Welcome! I am a professor of Astronomy at the Astronomy department of the University of Virginia (UVa) . Before that I was faculty at the Center for Cosmology and Particle Physics of the NYU Physics department. My preferred pronouns are (she/her/hers).


  • I’m very excited to start as full professor at UVa in the fall of 2022, after 11 wonderful years at NYU ! The astro department at UVa has currently access to a number of great & large-aperture telescopes such as the Magellan, MMT and LBT, as well as APO.
  • I’m delighted to have received the prestigious Faculty Fellowship by the Humboldt Foundation that will enable me to spend the summers of 2018-2020 at the Max-Planck Institute for Astronomy in Heidelberg, Germany.
  • I was featured in the Apple ad “Don’t blink” (see below picture, where I explain what “Nits” are) for the launch of iphone 7 and iwatch2 in Sept 2016. The original video, with almost 7 million views, is no longer available on Youtube (because of license reasons), but this upload by the Casting Company still is (I appear at 1:38min). I was interviewed & profiled for an article in ScienceLine.
  • We are going LIVE with our github respository and SNYU webpages which release our data, data products (including SNID templates) and code to the public. It will be soon renamed (name TBA).


Research Interests: Supernovae, SN-GRB Connection, Environments of SN and GRBs, Time-Domain Astronomy, Exotic Explosions

My research and that of my group addresses fore front problems in stellar death astrophysics through extensive and panchromatic observations of various types of massive stellar explosions, specifically Gamma-Ray Bursts and Supernovae, which are among the most powerful explosions in the universe, as well as a growing class of exotic transients. With the goal of understanding their stellar progenitors and the explosion conditions that determine the fate of massive stars, my group and I study

a) statistical samples of supernovae and transients, including both early-time and late time data, as well as individual exotic transients in detail via panchromatic observations.
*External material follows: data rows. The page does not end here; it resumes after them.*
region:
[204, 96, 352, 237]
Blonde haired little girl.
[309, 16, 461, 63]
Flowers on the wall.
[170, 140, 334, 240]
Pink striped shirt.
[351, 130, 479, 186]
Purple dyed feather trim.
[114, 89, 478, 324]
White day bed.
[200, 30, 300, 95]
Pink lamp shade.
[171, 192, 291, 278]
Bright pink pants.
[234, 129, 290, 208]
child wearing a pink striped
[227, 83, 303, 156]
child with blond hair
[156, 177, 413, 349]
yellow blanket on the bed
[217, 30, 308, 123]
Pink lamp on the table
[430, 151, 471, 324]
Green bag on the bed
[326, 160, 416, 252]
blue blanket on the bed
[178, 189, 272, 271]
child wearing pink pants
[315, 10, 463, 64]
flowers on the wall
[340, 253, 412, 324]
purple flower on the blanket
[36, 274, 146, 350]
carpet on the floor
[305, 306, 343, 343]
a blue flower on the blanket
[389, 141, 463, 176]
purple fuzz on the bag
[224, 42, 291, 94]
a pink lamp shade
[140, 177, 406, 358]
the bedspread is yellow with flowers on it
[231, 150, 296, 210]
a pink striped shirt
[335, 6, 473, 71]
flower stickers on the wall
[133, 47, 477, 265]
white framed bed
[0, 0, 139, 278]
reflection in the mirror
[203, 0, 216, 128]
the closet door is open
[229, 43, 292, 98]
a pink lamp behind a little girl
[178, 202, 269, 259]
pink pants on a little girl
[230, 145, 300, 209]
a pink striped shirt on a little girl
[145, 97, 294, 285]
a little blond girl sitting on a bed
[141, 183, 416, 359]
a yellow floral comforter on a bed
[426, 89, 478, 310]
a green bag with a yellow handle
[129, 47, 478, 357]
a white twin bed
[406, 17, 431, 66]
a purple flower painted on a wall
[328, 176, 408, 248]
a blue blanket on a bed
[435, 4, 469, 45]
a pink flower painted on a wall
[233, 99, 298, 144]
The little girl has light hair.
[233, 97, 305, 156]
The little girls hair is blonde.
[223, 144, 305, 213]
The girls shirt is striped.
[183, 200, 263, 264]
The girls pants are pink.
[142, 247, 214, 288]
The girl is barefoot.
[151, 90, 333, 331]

b) these stellar explosions’ host environments and host galaxies, in particular the metallicities at the explosion sites, as a promising new tool for differentiating between various progenitor models.
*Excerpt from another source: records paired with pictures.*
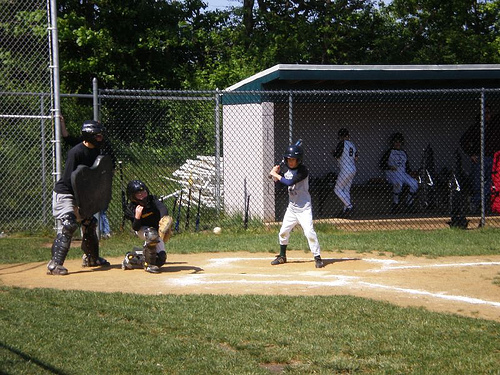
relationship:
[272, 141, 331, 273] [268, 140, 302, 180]
boy holding bat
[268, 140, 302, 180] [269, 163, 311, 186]
bat on right shoulder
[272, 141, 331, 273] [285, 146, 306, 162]
boy wears helmet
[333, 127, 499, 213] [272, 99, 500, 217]
baseball players in rest area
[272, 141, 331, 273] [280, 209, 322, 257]
boy wears pants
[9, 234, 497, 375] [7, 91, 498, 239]
field has fence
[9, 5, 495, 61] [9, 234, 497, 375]
trees behind field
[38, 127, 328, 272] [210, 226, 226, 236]
boys playing baseball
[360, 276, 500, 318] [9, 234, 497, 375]
lines drawn in ground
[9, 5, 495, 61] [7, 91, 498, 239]
trees behind fence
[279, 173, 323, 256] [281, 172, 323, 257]
players in white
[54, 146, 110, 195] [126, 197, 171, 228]
players dress in black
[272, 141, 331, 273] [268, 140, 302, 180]
boy swings baseballbat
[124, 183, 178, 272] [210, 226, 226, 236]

c) modeling approaches, including radiative transfer modeling of the SN spectra und using machine learning methods.

Astrophysics is entering the Golden Age of innovative time-domain surveys that stand to revolutionize our understanding of the transient sky. I’m part of Global SN Project (GSP) that uses the Las Cumbres Observatory, a world-wide network of robotic telescopes, to follow-up SNe and transients as close to explosion as possible and that has yielded a huge data set of optical photometry and spectroscopy. In the near future, the large-scale Legacy Survey of Space and Time (LSST, formerly called Large Synoptic Survey Telescope) with the Vera Rubin Observatory, planned for around 2024, will be producing an avalanche of data.

Teaching and Mentoring

I immensely enjoy teaching. I have been teaching a number of graduate and undergraduate classes – at NYU e.g.,”Stars and Stellar Explosions” class for grad students (Stars and Stellar Explosions), “Observational Astronomy” for undergrads and “CORE: From Quarks to Cosmos” for non-majors and non-scientist undergrads. Lots of fun!